Entries shown:
((

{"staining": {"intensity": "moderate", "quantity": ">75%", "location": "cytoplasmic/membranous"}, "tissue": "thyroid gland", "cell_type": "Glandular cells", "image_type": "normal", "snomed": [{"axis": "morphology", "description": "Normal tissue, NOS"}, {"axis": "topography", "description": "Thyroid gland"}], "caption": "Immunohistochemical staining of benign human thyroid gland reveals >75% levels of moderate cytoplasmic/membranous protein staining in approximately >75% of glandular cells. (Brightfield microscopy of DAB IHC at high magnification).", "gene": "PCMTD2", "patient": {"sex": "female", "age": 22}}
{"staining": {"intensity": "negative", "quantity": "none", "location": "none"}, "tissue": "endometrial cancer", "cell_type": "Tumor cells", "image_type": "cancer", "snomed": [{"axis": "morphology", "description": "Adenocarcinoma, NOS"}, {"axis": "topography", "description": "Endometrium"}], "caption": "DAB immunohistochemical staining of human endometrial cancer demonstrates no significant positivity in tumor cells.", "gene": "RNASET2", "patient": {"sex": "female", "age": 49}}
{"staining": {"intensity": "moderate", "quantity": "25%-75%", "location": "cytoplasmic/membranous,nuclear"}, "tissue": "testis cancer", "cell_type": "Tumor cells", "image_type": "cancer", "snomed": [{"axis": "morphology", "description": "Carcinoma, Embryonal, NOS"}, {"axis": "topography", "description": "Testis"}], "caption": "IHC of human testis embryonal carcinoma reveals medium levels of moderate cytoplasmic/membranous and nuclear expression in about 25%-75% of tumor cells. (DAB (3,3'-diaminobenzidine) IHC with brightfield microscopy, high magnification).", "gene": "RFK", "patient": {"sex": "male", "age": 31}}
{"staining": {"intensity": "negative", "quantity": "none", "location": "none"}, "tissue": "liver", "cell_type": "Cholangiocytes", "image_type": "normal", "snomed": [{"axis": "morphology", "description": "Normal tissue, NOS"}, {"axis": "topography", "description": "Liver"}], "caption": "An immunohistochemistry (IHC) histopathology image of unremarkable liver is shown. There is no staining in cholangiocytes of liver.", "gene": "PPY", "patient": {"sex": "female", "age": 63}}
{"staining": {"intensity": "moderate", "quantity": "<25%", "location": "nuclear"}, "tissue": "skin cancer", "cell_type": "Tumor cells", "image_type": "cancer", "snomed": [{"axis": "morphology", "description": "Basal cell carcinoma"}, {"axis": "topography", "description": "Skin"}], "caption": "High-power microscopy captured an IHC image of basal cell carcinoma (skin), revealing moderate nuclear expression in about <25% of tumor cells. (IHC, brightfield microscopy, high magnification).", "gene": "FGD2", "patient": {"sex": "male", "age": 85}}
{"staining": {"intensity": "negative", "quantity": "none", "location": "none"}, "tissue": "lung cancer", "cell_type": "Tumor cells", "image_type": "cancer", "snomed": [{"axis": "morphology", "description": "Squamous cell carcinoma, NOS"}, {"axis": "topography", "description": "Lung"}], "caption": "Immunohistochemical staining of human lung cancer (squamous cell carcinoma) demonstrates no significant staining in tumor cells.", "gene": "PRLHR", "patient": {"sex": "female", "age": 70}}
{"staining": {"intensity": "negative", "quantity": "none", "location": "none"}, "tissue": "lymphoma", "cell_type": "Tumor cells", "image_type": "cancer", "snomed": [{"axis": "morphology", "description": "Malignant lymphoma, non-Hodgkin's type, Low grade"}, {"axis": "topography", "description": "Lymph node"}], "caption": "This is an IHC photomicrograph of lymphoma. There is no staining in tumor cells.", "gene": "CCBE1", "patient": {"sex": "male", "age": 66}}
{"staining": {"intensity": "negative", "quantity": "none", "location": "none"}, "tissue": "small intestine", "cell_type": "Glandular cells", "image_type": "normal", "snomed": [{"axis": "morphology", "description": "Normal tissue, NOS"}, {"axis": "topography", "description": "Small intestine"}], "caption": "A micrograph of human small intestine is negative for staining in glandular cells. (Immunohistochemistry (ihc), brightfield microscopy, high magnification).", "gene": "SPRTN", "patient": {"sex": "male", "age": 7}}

))

Directions for this task: Pick every line from the listing holding the string "normal", and copy it.

Result:
{"staining": {"intensity": "moderate", "quantity": ">75%", "location": "cytoplasmic/membranous"}, "tissue": "thyroid gland", "cell_type": "Glandular cells", "image_type": "normal", "snomed": [{"axis": "morphology", "description": "Normal tissue, NOS"}, {"axis": "topography", "description": "Thyroid gland"}], "caption": "Immunohistochemical staining of benign human thyroid gland reveals >75% levels of moderate cytoplasmic/membranous protein staining in approximately >75% of glandular cells. (Brightfield microscopy of DAB IHC at high magnification).", "gene": "PCMTD2", "patient": {"sex": "female", "age": 22}}
{"staining": {"intensity": "negative", "quantity": "none", "location": "none"}, "tissue": "liver", "cell_type": "Cholangiocytes", "image_type": "normal", "snomed": [{"axis": "morphology", "description": "Normal tissue, NOS"}, {"axis": "topography", "description": "Liver"}], "caption": "An immunohistochemistry (IHC) histopathology image of unremarkable liver is shown. There is no staining in cholangiocytes of liver.", "gene": "PPY", "patient": {"sex": "female", "age": 63}}
{"staining": {"intensity": "negative", "quantity": "none", "location": "none"}, "tissue": "small intestine", "cell_type": "Glandular cells", "image_type": "normal", "snomed": [{"axis": "morphology", "description": "Normal tissue, NOS"}, {"axis": "topography", "description": "Small intestine"}], "caption": "A micrograph of human small intestine is negative for staining in glandular cells. (Immunohistochemistry (ihc), brightfield microscopy, high magnification).", "gene": "SPRTN", "patient": {"sex": "male", "age": 7}}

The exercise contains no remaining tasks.